Before my father went into computer sales, he taught math for five years. (Coincidentally, he taught at my old high school, although before I was born. And even more coincidentally, one of his students later became my math teacher.) Dad patiently tutored me through four years of high school math and one semester of college calculus, so I can attest to his excellent teaching skills. We were discussing teaching and teacher preparation programs once, and he told me that the most useful course he took in graduate school was a course on how to write an effective test.
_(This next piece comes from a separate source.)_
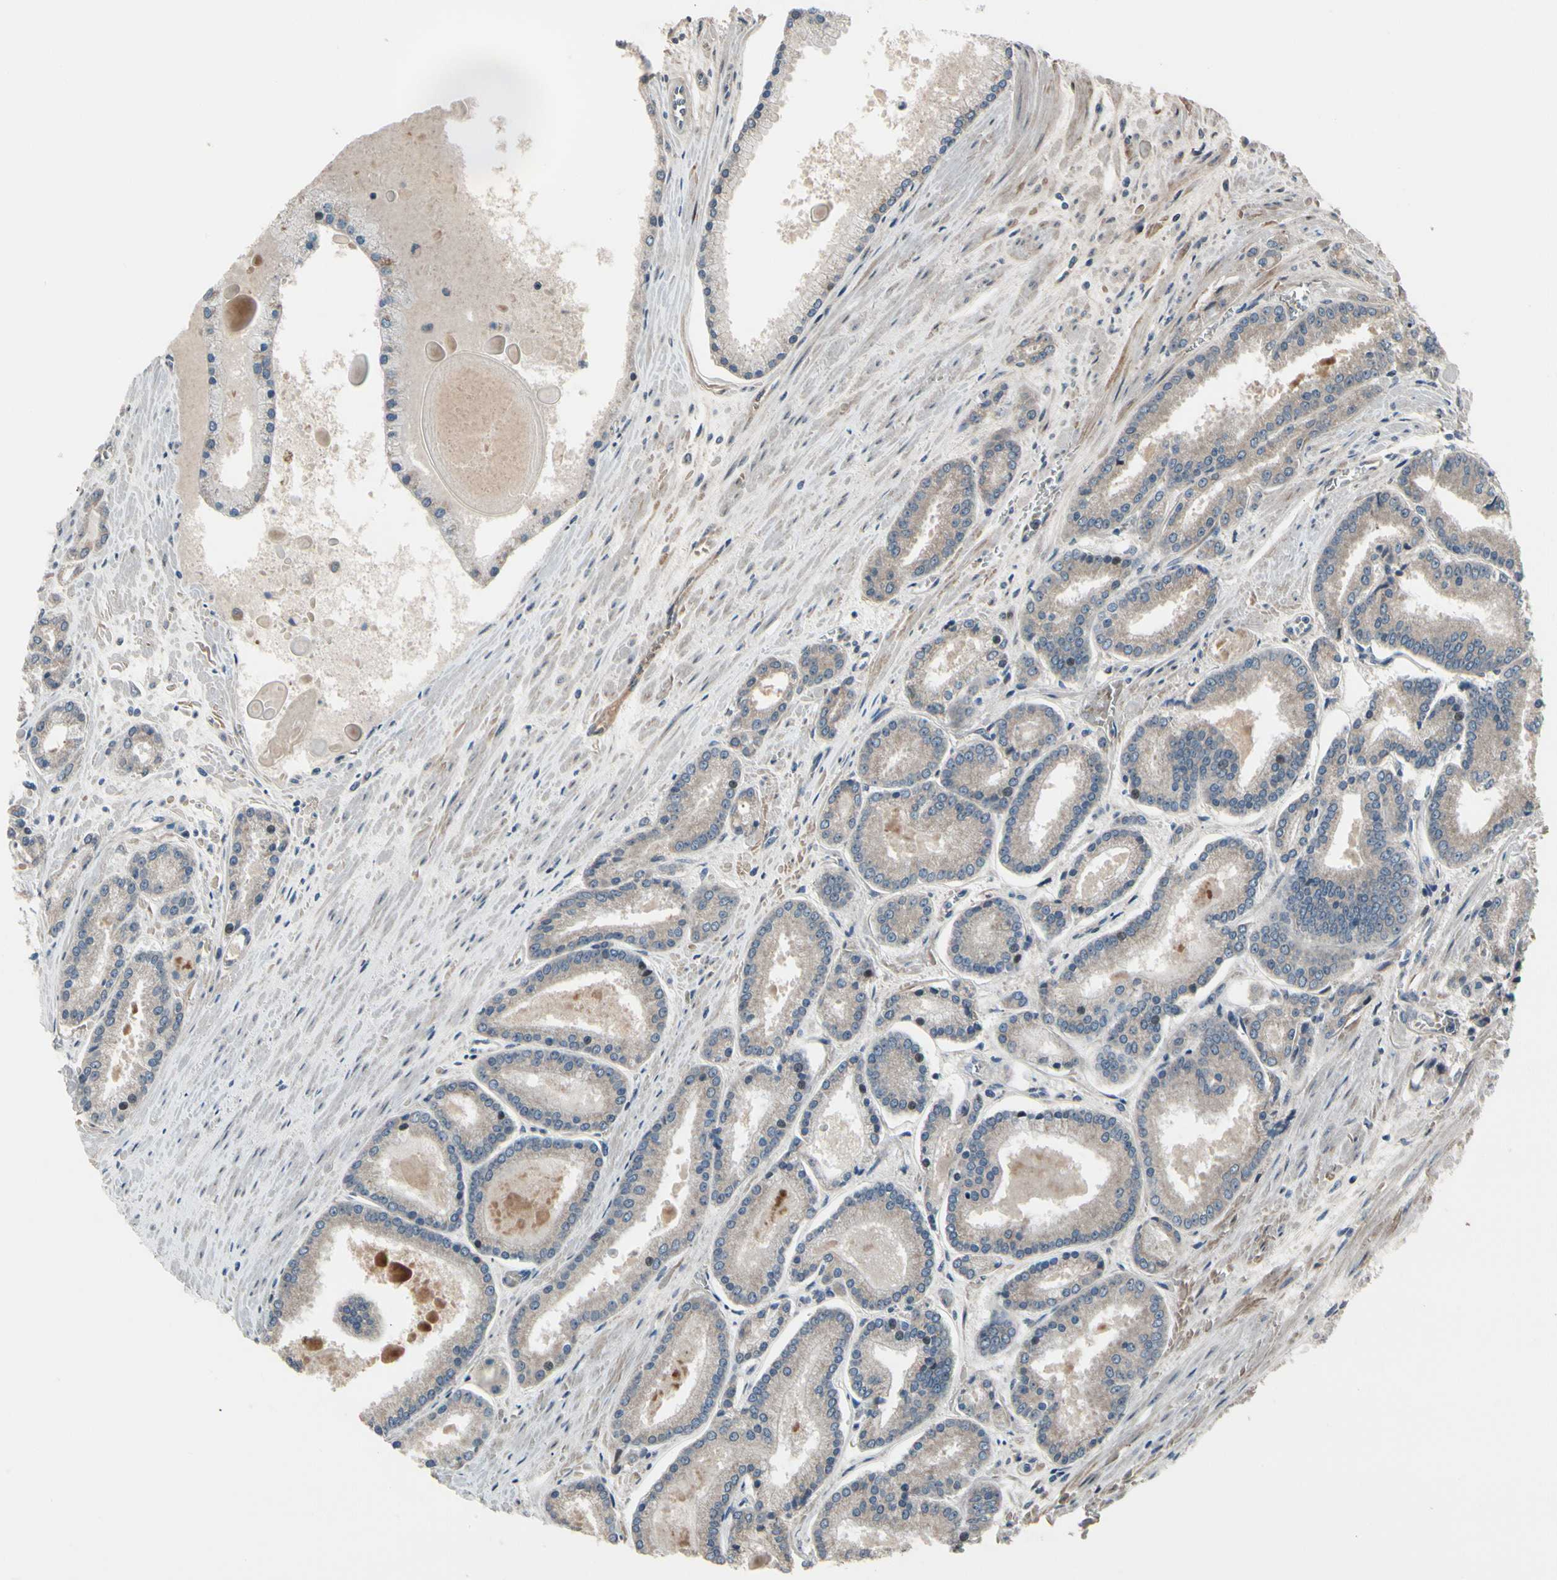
{"staining": {"intensity": "weak", "quantity": "<25%", "location": "cytoplasmic/membranous"}, "tissue": "prostate cancer", "cell_type": "Tumor cells", "image_type": "cancer", "snomed": [{"axis": "morphology", "description": "Adenocarcinoma, Low grade"}, {"axis": "topography", "description": "Prostate"}], "caption": "An immunohistochemistry (IHC) micrograph of low-grade adenocarcinoma (prostate) is shown. There is no staining in tumor cells of low-grade adenocarcinoma (prostate).", "gene": "SNX29", "patient": {"sex": "male", "age": 59}}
This got me thinking. I taught high school for two years and hadn't a clue how to write a good test. You might be wondering, "Didn't they teach you that in graduate school?" Well, not really. We covered many theoretical aspects of assessment, such as the need to connect formative and summative assessment to standards, but we never got down to the nitty-gritty issues, such as how to construct a good multiple-choice question.

This module is a good opportunity, I think, for us to balance technology with instructional theory. Part of this module is simply geared toward helping you learn how to create quizzes and quiz questions in Moodle. There are so many types of quiz questions that I only focused on three that I thought were straightforward and easy to learn. You can read about every single possible type of quiz question, though, on moodle.org.

The other part of this module addresses that elusive skill that my father learned: how to write a good test. For those of you doing credit-track, I've included resources on unwrapping standards, developing a test blueprint, and a review of Bloom's Taxonomy, which can be helpful in constructing test questions. For everyone, though, I've included a couple articles that I like because they are so practical. For example, the article by Derek Cheung and Robert Bucat about writing multiple-choice tests is full of concrete examples that demonstrate poorly written and well-written multiple choice items. They're probably things you already know how to do, but haven't seen articulated in writing very often.

One final note: there is a brief quiz at the end of this module, but it is open-note, and in reference to an article included in the module. I just wanted you to experience a quiz from a student's point of view, as I think it's always helpful to have examples.